I definitely don’t think there’s going to be a theater boom “after” the pandemic.
 

DisneyCane

Well-Known Member
Great box office films like the Transformers series? The Fast and the Furious? That kind of ****?

Once movie theaters started to rely on those films for revenue over avant-garde independent cinema, the writing was on the wall.
When did movie theatres (outside of specialty art houses) ever rely on avant-garde independent cinema for revenue? Since at least the late 70s (which encompasses my conscious life) the revenue from crowd pleasing hits was relied on.

Maybe it would be different now with the dine-in theatres that serve alcohol but during the time in my life (l990-2010) when I was in the exhibition industry in various capacities, the audience for independent "art" films was somewhat undesirable because they didn't tend to purchase much from the concession stand.
 

Disstevefan1

Well-Known Member
I'm seeing people saying that "Disney's just a streaming company now" and that all of its legacy assets, ESPN/ABC, theme parks and theatrical business, will be spun-off. That Disney is "giving up" on theatrical distribution.

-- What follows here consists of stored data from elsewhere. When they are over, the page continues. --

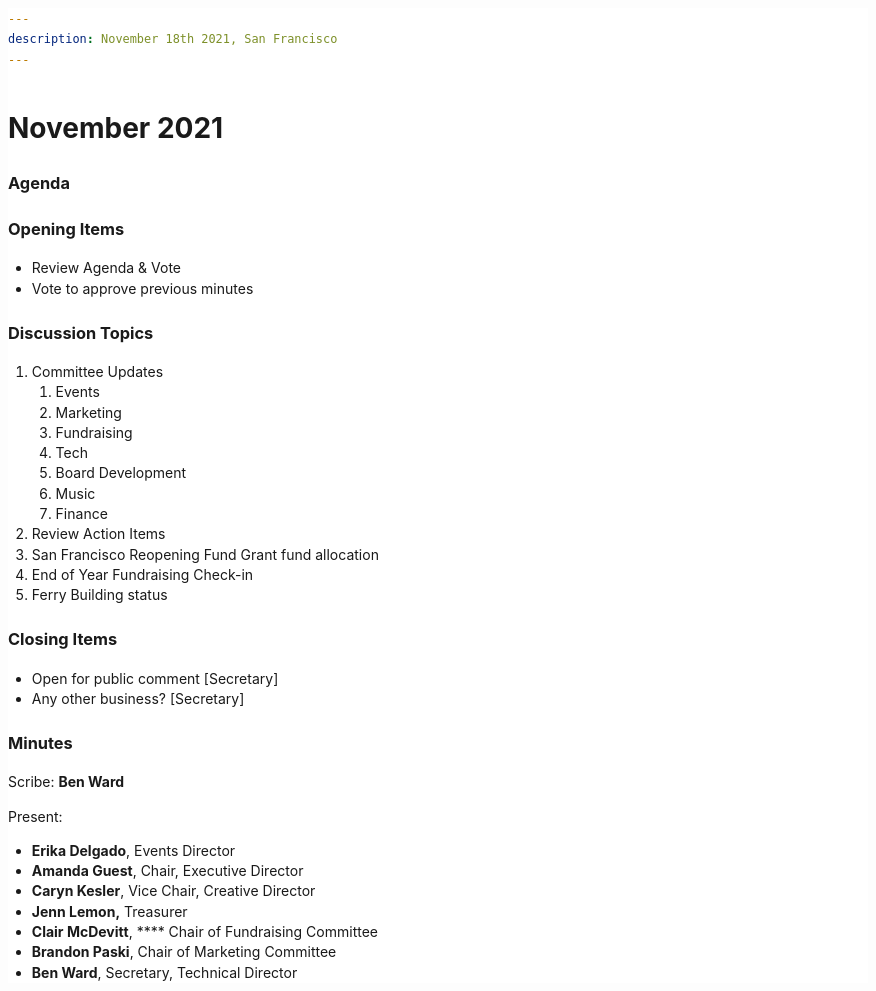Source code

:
 ```yaml
---
description: November 18th 2021, San Francisco
---
```


# November 2021

### Agenda <a href="#_isq2qnxilcuv" id="_isq2qnxilcuv"></a>

### Opening Items <a href="#_yuu2t17tejmb" id="_yuu2t17tejmb"></a>

* Review Agenda & Vote
* Vote to approve previous minutes

### Discussion Topics <a href="#_gh90gq7a3ij6" id="_gh90gq7a3ij6"></a>

1. Committee Updates
   1. Events
   2. Marketing
   3. Fundraising
   4. Tech
   5. Board Development
   6. Music
   7. Finance
2. Review Action Items
3. San Francisco Reopening Fund Grant fund allocation
4. End of Year Fundraising Check-in
5. Ferry Building status

### Closing Items <a href="#_m2d59stcwc8p" id="_m2d59stcwc8p"></a>

* Open for public comment \[Secretary]
* Any other business? \[Secretary]

### Minutes <a href="#_2rotxoh0qmlm" id="_2rotxoh0qmlm"></a>

Scribe: **Ben Ward**

Present:

* **Erika Delgado**, Events Director
* **Amanda Guest**, Chair, Executive Director
* **Caryn Kesler**, Vice Chair, Creative Director
* **Jenn Lemon,** Treasurer
* **Clair McDevitt**, **** Chair of Fundraising Committee
* **Brandon Paski**, Chair of Marketing Committee
* **Ben Ward**, Secretary, Technical Director
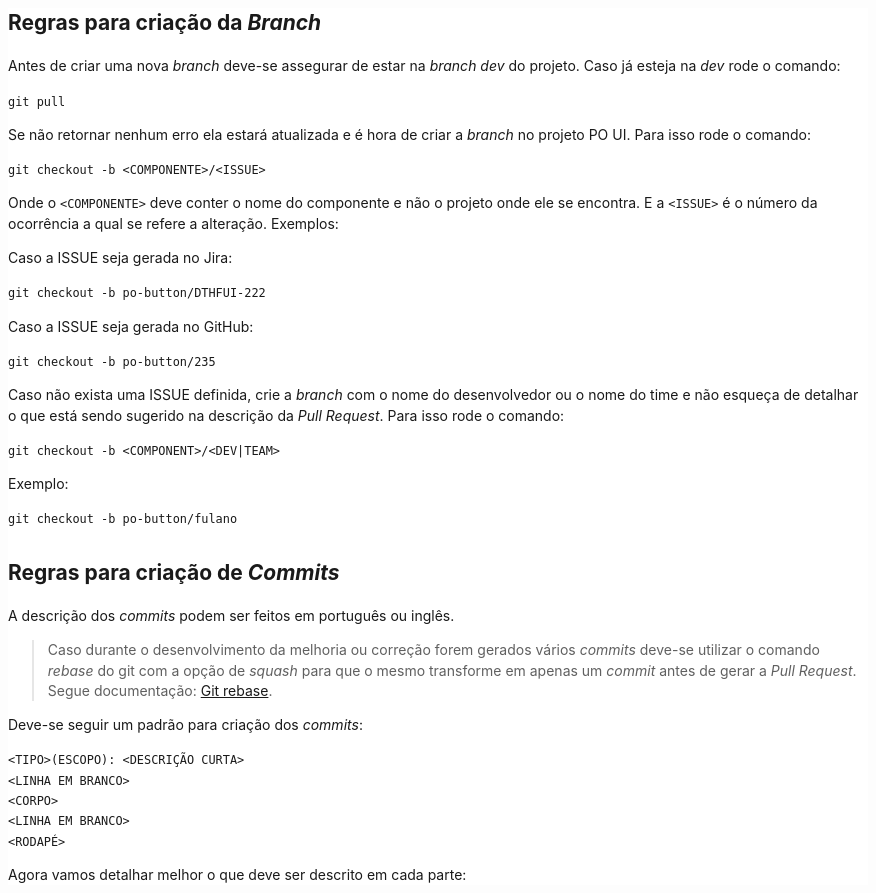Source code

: <a id="branchs"></a>
## Regras para criação da *Branch*

Antes de criar uma nova *branch* deve-se assegurar de estar na *branch dev* do projeto.
Caso já esteja na *dev* rode o comando:

```
git pull
```

Se não retornar nenhum erro ela estará atualizada e é hora de criar a *branch* no projeto PO UI. Para isso rode o comando:

```
git checkout -b <COMPONENTE>/<ISSUE>
```

Onde o `<COMPONENTE>` deve conter o nome do componente e não o projeto onde ele se encontra. E a `<ISSUE>` é o número da ocorrência a qual se refere a alteração.
Exemplos:

Caso a ISSUE seja gerada no Jira:
```
git checkout -b po-button/DTHFUI-222
```

Caso a ISSUE seja gerada no GitHub:
```
git checkout -b po-button/235
```

Caso não exista uma ISSUE definida, crie a *branch* com o nome do desenvolvedor ou o nome do time e não esqueça de detalhar o que está sendo sugerido na descrição da *Pull Request*. Para isso rode o comando:

```
git checkout -b <COMPONENT>/<DEV|TEAM>
```

Exemplo:

```
git checkout -b po-button/fulano
```

<a id="commits"></a>
## Regras para criação de *Commits*

A descrição dos *commits* podem ser feitos em português ou inglês.

> Caso durante o desenvolvimento da melhoria ou correção forem gerados vários *commits* deve-se utilizar o comando *rebase* do git com a opção de *squash* para que o mesmo transforme em apenas um *commit* antes de gerar a *Pull Request*. Segue documentação: [Git rebase](https://git-scm.com/book/en/v2/Git-Tools-Rewriting-History).

Deve-se seguir um padrão para criação dos *commits*:

```
<TIPO>(ESCOPO): <DESCRIÇÃO CURTA>
<LINHA EM BRANCO>
<CORPO>
<LINHA EM BRANCO>
<RODAPÉ>
```
Agora vamos detalhar melhor o que deve ser descrito em cada parte:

This is stupid for four reasons:
a) ALL of Disney's distribution operations are being centralized, not just streaming.
b) The three divisions are being operated as content creators, not legacy assets.
c) Parks are pretty much as is, as expected.
d) This restructuring was in the cards way before Covid. Once Disney+ was a hit, another restructuring was inevitable.

I think Disney is just hitting the big red mickey shaped pause button on theatrical distribution. Theatrical distribution will return in a couple of years when things are fully back to normal. Right now most theatres are closed, there is no money in theatrical distribution right now.
 

Ldno

Well-Known Member
Wall Street has been on Disney's side ever since the last quarterly report that Disney didn't have a net loss during the quarter in which parks and cruises were shut down. They know Disney isn't going backwards (tho, moving forward would be better). This makes Disney the ideal stock to grab while it's low with the presumption it isn't going to crash and will go way up once the vaccine comes. Also, good news on vaccines drives Wall Streets' optimism on companies that can hang on for another 6-8 months.

The good news of how well Disney's streaming efforts have been and how the linear channels aren't crashing (yet) also drives Disney stock optimism.
i have been seeing mixed answers on this shift though

 

Slpy3270

Well-Known Member
I think Disney is just hitting the big red mickey shaped pause button on theatrical distribution. Theatrical distribution will return in a couple of years when things are fully back to normal. Right now most theatres are closed, there is no money in theatrical distribution right now.
As I've said before, this restructuring was in the works long before Covid. They just chose a convenient time to execute it.
 

Ldno

Well-Known Member
As I've said before, this restructuring was in the works long before Covid. They just chose a convenient time to execute it.
**Tinfoil hat in place**. Disney’s decisions as of late are almost prophetic, is like they have *insider* info on world events before they happen... It all started with Bob Iger stepping down in February right before the pandemic shut everything down **tinfoil hat off**
 

Slpy3270

Well-Known Member
**Tinfoil hat in place**. Disney’s decisions as of late are almost prophetic, is like they have *insider* info on world events before they happen... It all started with Bob Iger stepping down in February right before the pandemic shut everything down **tinfoil hat off**
Restructurings normally take months if not a whole year to conceive and implement.